El peso político de los integrantes del Consejo de Gobierno es limitado. Entre los de influencia creciente está Javier Fernández, que ya desarrolló importantes responsabilidades en el Ejecutivo de José Joaquín Martínez Sieso y en el Ayuntamiento de Santander con Íñigo de la Serna. Su formación y experiencia jurídicas acreditadas le han obligado a ‘lidiar toros’ complicados como las sentencias de derribo de viviendas y de la depuradora de Vuelta Ostrera y las leyes de Costas y del Suelo, además de asumir la cartera de Leticia Díaz durante su baja.

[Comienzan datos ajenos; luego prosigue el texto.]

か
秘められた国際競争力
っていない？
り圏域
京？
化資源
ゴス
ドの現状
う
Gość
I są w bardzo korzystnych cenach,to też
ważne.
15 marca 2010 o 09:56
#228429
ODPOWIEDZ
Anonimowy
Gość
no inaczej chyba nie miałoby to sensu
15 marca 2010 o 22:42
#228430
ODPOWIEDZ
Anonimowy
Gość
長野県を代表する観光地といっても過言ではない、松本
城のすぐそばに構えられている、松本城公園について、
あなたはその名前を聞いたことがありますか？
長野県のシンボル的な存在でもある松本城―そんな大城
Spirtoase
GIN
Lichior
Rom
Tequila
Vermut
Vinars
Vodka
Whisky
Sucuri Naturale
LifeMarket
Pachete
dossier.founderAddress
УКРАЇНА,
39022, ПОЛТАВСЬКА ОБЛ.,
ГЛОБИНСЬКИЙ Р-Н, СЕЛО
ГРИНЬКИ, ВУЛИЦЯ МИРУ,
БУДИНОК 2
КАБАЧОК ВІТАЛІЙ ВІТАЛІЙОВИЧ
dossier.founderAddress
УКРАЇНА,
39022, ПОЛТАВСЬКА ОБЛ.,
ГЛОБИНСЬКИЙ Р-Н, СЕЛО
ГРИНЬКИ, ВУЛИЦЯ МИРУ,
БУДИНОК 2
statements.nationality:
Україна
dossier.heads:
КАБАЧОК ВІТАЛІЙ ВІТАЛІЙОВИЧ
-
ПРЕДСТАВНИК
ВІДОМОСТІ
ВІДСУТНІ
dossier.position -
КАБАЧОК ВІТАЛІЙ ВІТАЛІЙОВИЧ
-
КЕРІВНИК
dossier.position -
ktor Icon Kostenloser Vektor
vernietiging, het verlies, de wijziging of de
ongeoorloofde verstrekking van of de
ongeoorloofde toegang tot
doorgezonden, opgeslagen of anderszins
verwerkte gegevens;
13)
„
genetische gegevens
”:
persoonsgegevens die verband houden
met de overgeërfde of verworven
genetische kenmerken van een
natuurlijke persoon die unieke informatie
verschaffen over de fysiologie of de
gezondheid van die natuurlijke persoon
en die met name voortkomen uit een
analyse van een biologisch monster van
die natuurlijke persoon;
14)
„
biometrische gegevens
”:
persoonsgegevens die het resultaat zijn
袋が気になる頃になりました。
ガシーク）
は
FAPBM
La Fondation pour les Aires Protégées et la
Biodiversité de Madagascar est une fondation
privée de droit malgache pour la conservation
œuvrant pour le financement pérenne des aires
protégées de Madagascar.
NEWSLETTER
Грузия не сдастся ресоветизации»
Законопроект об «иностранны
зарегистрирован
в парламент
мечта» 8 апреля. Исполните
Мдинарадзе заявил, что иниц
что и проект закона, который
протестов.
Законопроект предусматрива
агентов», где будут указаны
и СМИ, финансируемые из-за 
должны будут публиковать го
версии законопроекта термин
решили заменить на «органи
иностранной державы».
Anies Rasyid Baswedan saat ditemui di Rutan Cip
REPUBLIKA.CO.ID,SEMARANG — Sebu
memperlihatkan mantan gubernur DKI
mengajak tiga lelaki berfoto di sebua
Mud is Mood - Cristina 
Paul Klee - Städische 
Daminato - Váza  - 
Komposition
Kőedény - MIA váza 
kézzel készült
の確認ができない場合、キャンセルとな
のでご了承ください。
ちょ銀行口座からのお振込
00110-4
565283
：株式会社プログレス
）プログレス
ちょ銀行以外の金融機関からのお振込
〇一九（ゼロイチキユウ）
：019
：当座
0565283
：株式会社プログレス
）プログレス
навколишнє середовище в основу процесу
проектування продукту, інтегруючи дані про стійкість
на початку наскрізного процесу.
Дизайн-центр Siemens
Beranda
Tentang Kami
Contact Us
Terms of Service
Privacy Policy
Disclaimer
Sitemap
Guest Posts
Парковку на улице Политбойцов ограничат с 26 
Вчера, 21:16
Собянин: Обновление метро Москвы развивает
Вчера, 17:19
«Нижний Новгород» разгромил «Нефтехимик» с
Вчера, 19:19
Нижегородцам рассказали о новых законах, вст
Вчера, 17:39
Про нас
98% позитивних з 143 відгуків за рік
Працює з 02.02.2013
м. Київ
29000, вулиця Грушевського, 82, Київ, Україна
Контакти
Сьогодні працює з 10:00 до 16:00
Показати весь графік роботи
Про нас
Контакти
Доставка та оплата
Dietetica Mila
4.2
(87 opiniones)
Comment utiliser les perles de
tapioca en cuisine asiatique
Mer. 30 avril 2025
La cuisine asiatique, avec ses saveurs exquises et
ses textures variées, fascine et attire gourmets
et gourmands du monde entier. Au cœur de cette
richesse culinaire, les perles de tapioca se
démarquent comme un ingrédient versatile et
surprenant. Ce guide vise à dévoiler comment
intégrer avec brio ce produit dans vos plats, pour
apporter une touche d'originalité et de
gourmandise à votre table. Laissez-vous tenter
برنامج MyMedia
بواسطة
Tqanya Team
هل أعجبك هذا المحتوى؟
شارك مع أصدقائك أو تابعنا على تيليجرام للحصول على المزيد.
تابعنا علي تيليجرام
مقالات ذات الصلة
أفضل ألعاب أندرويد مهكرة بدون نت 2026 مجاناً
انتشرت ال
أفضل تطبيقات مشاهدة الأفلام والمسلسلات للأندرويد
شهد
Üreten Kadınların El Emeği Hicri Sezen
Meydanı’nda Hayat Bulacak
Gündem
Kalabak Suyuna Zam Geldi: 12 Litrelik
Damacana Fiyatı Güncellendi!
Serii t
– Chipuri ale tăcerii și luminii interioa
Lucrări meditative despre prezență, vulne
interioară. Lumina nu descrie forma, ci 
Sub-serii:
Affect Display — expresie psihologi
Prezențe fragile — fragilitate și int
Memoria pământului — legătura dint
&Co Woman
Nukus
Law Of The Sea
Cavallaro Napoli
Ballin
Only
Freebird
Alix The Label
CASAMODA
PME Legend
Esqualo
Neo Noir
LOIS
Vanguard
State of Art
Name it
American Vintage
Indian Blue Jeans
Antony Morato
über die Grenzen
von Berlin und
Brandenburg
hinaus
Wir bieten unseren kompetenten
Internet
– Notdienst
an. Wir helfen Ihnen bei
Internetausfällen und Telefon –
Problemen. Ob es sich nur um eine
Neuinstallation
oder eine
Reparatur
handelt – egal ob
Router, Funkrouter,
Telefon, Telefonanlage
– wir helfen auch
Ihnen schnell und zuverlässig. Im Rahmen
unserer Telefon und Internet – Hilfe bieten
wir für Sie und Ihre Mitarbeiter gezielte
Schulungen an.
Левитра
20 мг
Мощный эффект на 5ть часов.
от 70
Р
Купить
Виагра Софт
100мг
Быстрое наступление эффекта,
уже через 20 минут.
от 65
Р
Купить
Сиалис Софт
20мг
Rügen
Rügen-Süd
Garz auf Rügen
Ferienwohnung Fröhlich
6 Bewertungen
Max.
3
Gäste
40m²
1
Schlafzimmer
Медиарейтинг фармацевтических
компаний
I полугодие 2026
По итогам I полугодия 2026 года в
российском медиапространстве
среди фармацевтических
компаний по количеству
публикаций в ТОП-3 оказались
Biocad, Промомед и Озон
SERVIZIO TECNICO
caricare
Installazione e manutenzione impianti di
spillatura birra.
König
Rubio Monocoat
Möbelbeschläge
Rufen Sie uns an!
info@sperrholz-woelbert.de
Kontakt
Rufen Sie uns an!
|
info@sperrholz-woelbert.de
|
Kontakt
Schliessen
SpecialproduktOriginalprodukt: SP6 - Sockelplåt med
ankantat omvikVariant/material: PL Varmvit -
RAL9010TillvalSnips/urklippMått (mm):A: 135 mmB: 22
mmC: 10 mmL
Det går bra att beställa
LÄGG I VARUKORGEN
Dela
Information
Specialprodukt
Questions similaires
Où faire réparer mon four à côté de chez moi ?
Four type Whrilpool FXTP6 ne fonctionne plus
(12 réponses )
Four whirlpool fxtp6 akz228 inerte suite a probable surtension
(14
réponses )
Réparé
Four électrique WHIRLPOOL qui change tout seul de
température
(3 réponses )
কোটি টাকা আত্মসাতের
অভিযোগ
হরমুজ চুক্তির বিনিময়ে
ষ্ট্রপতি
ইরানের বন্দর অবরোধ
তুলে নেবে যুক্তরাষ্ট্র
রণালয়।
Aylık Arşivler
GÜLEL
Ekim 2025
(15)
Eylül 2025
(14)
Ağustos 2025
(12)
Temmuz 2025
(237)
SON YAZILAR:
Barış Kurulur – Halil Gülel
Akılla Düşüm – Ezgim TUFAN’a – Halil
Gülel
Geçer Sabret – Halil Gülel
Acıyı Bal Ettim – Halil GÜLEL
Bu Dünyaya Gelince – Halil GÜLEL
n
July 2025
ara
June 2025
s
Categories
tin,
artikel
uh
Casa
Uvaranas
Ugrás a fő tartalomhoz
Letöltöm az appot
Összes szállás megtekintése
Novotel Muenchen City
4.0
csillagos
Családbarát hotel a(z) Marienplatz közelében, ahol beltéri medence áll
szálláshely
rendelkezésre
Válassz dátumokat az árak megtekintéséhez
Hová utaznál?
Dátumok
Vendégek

Francisco Rodríguez, consejero de Obras Públicas, siempre ha tenido un gran predicamento en el aparato y en la estructura regional del PP, aunque ha atravesado la ‘travesía del desierto’ de un departamento sin fondos ni capacidad de maniobra, al menos hasta que sacó adelante el Plan de Infraestructuras Municipales que se desarrollará hasta el año electoral de 2015.
Y María José Sáenz de Buruaga, claro. Vicepresidenta y consejera de Sanidad, la número dos en el Gobierno y en el partido, con una agenda intensa y dura desde el inicio de la legislatura. Ella maneja el objetivo prioritario señalado por Ignacio Diego: la conclusión de Valdecilla. Por cierto, la adhesión de UGT al pacto ofrecido por la Consejería de Sanidad para blindar todo el empleo público del hospital ha causado un gran malestar en el PSOE, que confiaba en una total unidad de acción con el sindicato en la dura batalla política que plantea contra el contrato público-privado diseñado por el Gobierno del PP para Valdecilla.
En el debate en voz baja que tiene lugar en el PP sobre la eventual remodelación del Gobierno, lo que de verdad se discute es el desigual peso político de sus altos cargos. Por eso se celebra la llegada de Santiago Recio, nuevo director general de Turismo y vicesecretario general del partido: por esa capacidad demostrada en el Ayuntamiento de Santander para extraer de la gestión el rédito político, mucho más necesaria cuando los recursos son pocos, imprescindible cuando se acercan las elecciones.